==== Extracted material
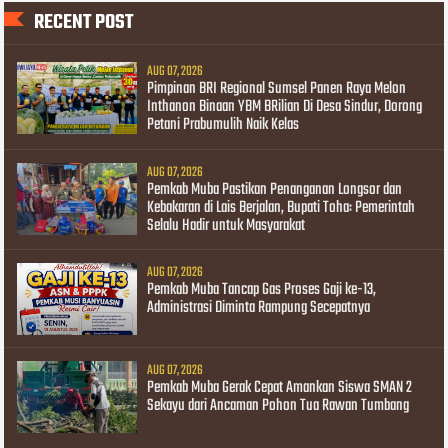
RECENT POST
AUG 07, 2026
Pimpinan BRI Regional Sumsel Panen Raya Melon
Inthanon Binaan YBM BRilian Di Desa Sindur, Dorong
Petani Prabumulih Naik Kelas
AUG 07, 2026
Pemkab Muba Pastikan Penanganan Longsor dan
Kebakaran di Lais Berjalan, Bupati Toha: Pemerintah
Selalu Hadir untuk Masyarakat
AUG 07, 2026
Pemkab Muba Tancap Gas Proses Gaji ke-13,
Administrasi Diminta Rampung Secepatnya
AUG 07, 2026
Pemkab Muba Gerak Cepat Amankan Siswa SMAN 2
Sekayu dari Ancaman Pohon Tua Rawan Tumbang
========
Assignment: From the listing, reproduce every line where the word "Pemkab" is present.

Response to the exercise:
Pemkab Muba Pastikan Penanganan Longsor dan
Pemkab Muba Tancap Gas Proses Gaji ke-13,
Pemkab Muba Gerak Cepat Amankan Siswa SMAN 2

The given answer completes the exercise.